En 1941, Robert Desnos publie une critique des Beaux Draps. Les colères de Céline “sentent le bistrot” écrit-il. Piqué au vif, le grand-écrivain consacré lui suggère de publier sa photo face et profil à la fin de chaque article car “La nature signe son œuvre”. Le Desnos de Céline n’est pas un homme, n’est pas un poète, trop juif pour cela. Il doit répondre de ses écrits en tant que tel. Desnos répondra. Il mourra du typhus en juin 1945 au camp de Theresienstadt. Des critiques, tels David Alliot dans son essai D’un Céline l’Autre entend rétablir la vérité. Céline n’est en rien responsable de la mort de Desnos. C’est vrai. Céline ignorait même les activités de Desnos dans la résistance et ne l’a pas poussé dans le wagon plombé qui l’emmenait vers sa destruction. Il a juste rappelé en 41, au moment opportun, très en phase avec l’histoire, que Desnos est un “youpin” et compte-tenu de sa notoriété, cette parole était un crime, n’en déplaise à Alliot et consort.

Au terme de ma cohabitation difficile avec Céline depuis mon âge de 17 ans (l’âge médian de ses primo lecteurs) je parviens désormais à analyser ce qui me donne des haut-le-cœur. Pas l’œuvre du “génie monstrueux” que je continue de lire en dépit de tout mais les bêlements et les rugissements des spécialistes de tous poils qui savent des choses que les autres ignorent et se prennent pour des guides qui éclairent le chemin du lecteur ou de la lectrice épuisé·e.

Quant à mes élèves qui ouvrent pour la première fois Mort à Crédit, je leur conseille de ne pas faire une lecture hémiplégique de Céline mais au contraire de se poser des questions dérangeantes. Le pamphlétaire de 1937 travaille-t-il déjà au corps le romancier que l’on qualifie de génie faute d’un autre mot qui reste à inventer ? Que penser du tintamarre autour de la parution de Guerre, le chaînon manquant dans l’œuvre romanesque du grand homme, que les thanatopracteurs de la critique embaument déjà ? Je conseillerai aussi à mes élèves de lire Jean Malaquais son Journal de Guerre et son Journal du Métèque ou Céline en Chemise Brune écrit en 1938 par Hanns-Erich Kaminski, un juif allemand en exil.
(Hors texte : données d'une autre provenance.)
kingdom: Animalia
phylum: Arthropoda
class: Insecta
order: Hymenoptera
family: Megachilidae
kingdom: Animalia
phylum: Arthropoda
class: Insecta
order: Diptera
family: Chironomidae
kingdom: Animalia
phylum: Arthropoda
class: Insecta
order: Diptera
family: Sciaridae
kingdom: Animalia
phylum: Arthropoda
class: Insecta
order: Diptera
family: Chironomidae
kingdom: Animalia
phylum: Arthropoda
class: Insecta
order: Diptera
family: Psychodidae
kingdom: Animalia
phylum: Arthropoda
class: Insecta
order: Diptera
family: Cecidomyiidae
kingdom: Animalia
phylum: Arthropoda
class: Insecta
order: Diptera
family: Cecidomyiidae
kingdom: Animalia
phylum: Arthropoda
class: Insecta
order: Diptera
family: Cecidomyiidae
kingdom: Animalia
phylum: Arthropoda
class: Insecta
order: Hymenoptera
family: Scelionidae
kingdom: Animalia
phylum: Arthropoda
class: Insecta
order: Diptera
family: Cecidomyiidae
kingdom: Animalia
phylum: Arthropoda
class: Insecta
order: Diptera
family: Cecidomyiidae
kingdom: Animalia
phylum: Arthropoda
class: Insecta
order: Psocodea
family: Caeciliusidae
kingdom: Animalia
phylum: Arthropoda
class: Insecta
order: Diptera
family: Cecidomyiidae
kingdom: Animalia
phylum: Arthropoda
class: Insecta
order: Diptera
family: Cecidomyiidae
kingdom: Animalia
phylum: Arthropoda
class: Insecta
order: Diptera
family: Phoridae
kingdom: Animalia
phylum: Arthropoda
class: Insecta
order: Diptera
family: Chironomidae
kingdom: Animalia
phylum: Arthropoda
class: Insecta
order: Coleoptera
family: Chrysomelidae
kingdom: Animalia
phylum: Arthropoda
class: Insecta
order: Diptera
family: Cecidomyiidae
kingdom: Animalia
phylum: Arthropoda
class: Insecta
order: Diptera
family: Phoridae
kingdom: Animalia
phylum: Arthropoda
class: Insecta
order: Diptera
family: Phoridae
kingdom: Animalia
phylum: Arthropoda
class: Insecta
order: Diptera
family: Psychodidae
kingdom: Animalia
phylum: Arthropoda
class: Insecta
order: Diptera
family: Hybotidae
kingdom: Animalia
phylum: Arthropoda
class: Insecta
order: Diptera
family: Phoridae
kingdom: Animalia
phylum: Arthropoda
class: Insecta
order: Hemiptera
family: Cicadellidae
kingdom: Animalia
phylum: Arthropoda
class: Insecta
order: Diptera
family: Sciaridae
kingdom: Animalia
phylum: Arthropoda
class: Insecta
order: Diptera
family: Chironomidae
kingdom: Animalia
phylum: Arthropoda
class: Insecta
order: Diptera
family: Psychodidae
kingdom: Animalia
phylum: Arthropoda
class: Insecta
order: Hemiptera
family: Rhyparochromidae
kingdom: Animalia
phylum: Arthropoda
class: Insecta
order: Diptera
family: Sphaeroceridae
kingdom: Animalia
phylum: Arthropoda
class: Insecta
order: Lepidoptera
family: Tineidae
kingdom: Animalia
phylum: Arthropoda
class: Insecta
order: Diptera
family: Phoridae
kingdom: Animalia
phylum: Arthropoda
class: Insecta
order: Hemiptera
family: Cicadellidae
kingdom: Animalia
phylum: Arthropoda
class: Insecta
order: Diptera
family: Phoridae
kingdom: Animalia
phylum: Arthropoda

On n’est pas toujours obligé·es de se faire mal avec les salauds qui tourmentent l’âme tels des diables du Jugement Dernier. On peut leur préférer les voix qui grandissent l’humanité sans lui cracher à la gueule.

On peut même passer une vie sans lire Céline et continuer de flâner, sans avoir de comptes à rendre à personne, du côté de Guermantes et aimer Charlus plutôt que Bardamu.

À mes élèves, je dis d’être libres d’aimer ou de détester mais toujours en connaissance de cause.

La littérature n’est pas faite pour les pleutres, surtout quand elle ressemble à Louis-Ferdinand Céline. Elle est un sport de combat.